> _How to complete this task_
Copy out the records in full, word for word, without pictures.

> _Raw data_

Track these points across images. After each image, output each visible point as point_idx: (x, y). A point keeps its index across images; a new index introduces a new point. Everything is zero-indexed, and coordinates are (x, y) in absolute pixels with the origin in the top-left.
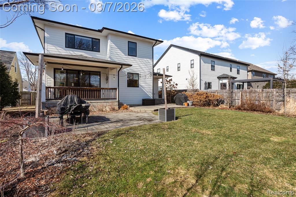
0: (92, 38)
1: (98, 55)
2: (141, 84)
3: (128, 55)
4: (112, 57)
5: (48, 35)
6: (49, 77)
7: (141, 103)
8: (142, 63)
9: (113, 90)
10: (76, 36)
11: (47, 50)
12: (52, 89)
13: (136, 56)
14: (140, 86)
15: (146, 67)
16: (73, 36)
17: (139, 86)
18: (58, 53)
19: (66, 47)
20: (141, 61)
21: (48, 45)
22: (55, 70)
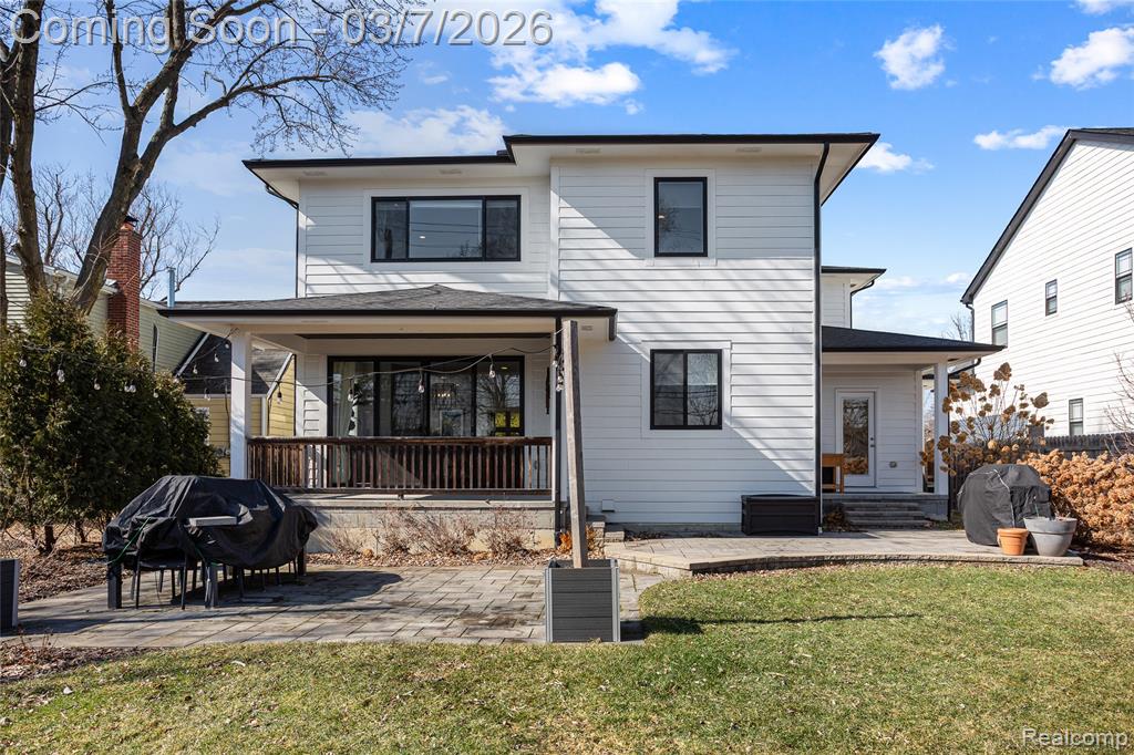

> _The completed task_
Track these points across images. After each image, output each visible point as point_idx: (x, y). A point keeps its index across images; a new index introduces a new point. Everything is zero-indexed, and coordinates are (x, y) in absolute pixels with the origin in the top-left.
0: (92, 38)
1: (98, 55)
2: (141, 84)
3: (128, 55)
4: (112, 57)
5: (48, 35)
6: (49, 77)
7: (141, 103)
8: (142, 63)
9: (113, 90)
10: (76, 36)
11: (47, 50)
12: (52, 89)
13: (136, 56)
14: (140, 86)
15: (146, 67)
16: (73, 36)
17: (139, 86)
18: (58, 53)
19: (66, 47)
20: (141, 61)
21: (48, 45)
22: (55, 70)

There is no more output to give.